*What is being asked*
Please write the next part of the article below on how oil refineries can survive the energy transition, starting right after its final sentence.

• How Can Oil Refineries Survive the Energy Transition?

Fuel for Thought

How Can Oil Refineries Survive the Energy Transition?

Feb 25 2023

The world's energy transition is expected to result in a peak in the use of oil-based fuels in the coming years, followed by a gradual decline. This trend is being led by the transportation sector, which is shifting away from gasoline towards electric vehicles and other low-carbon alternatives. This change is expected to reduce demand for oil products, such as gasoline and diesel, but will also create new opportunities for capturing the growing demand for petrochemicals.  

Petrochemical feedstocks are used in the production of polymers for plastics, synthetic fibers, and other petrochemical intermediates, and demand for these products is expected to continue growing with rising global wealth. This poses a dual challenge for the world's more than 600 refiners: lower overall demand means less need for refining capacity, but the remaining capacity must evolve to match a shift in product mix to meet petrochemical demand. Refiners must find ways to make much less gasoline, marginally less diesel, and more jet fuel and petrochemical feedstocks.  

Forward-looking refiners are already looking for opportunities to adjust or modify their production modes to capture growing demand for petrochemicals, such as increasing their output of naphtha, propylene, and reformate, the building blocks of other petrochemicals. Refineries already produce some petrochemical feedstocks but typically at rates no higher than 10 percent of total output. 

The world's refiners must fundamentally rethink how refineries are designed and operated. Given how long it takes to make capital investments and build new plants, they should begin this review now. In this article, we consider the emerging options available to refineries in terms of technology and overall operations strategy. 

Rethinking Refinery Operations 

Globally, refiners have the capacity to process nearly 100 million barrels of crude oil per day. As global demand declines, refinery utilization is expected to drop in the key markets of Western Europe and Asia. By the middle of this decade, utilization in those markets could drop from the current rate of 85 percent to percentages in the low 70s. Refinery utilization in North America will be slightly stronger due to location advantages for export markets and crude supply. But all markets will see a significant contraction in profit margins as a result of the general decline in utilization.

*Dataset content*

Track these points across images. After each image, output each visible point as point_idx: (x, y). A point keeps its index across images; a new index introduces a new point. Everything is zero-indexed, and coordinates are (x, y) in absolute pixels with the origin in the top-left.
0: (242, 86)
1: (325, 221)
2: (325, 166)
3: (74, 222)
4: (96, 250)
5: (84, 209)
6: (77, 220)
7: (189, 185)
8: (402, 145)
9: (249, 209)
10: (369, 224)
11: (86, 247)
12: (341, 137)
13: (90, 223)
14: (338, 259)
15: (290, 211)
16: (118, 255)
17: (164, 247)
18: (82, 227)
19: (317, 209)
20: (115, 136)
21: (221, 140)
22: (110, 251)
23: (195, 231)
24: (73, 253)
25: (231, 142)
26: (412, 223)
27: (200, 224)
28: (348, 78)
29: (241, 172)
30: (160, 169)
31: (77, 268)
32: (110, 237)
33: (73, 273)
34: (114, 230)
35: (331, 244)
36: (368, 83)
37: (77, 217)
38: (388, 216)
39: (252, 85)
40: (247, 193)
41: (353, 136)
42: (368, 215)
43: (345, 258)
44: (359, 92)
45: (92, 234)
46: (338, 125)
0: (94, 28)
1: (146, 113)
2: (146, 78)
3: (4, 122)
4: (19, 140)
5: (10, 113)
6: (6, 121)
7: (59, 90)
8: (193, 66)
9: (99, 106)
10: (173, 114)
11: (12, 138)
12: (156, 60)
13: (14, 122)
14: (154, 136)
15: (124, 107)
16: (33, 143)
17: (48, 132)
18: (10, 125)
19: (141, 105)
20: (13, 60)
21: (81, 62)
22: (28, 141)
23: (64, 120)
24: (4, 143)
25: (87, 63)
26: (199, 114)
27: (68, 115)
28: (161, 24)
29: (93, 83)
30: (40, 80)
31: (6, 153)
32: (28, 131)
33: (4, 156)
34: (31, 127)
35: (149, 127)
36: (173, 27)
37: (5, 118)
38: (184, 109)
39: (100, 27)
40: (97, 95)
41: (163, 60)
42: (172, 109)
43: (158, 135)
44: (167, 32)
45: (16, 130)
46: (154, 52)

*Task result*
Overall, the drop in utilization and profitability could result in capacity closures that will affect the least efficient plants and those less able to adapt to new demands. This scenario leaves most of the current plants operating but with growing pressure to adapt to new conditions, despite narrow margins and decreased cash flows to fund changes. 

Many refiners are considering shifting away from refining crude into mostly fuels and are instead looking to refine crude into chemicals, though few have begun the transition in earnest. Part of the challenge is that there is a wide array of approaches, and they all require significant capital investment. We see three ways for players to increase the petrochemical yield of refinery operations: change individual process units, change the mix of process units, or build more direct crude-to-chemicals plants.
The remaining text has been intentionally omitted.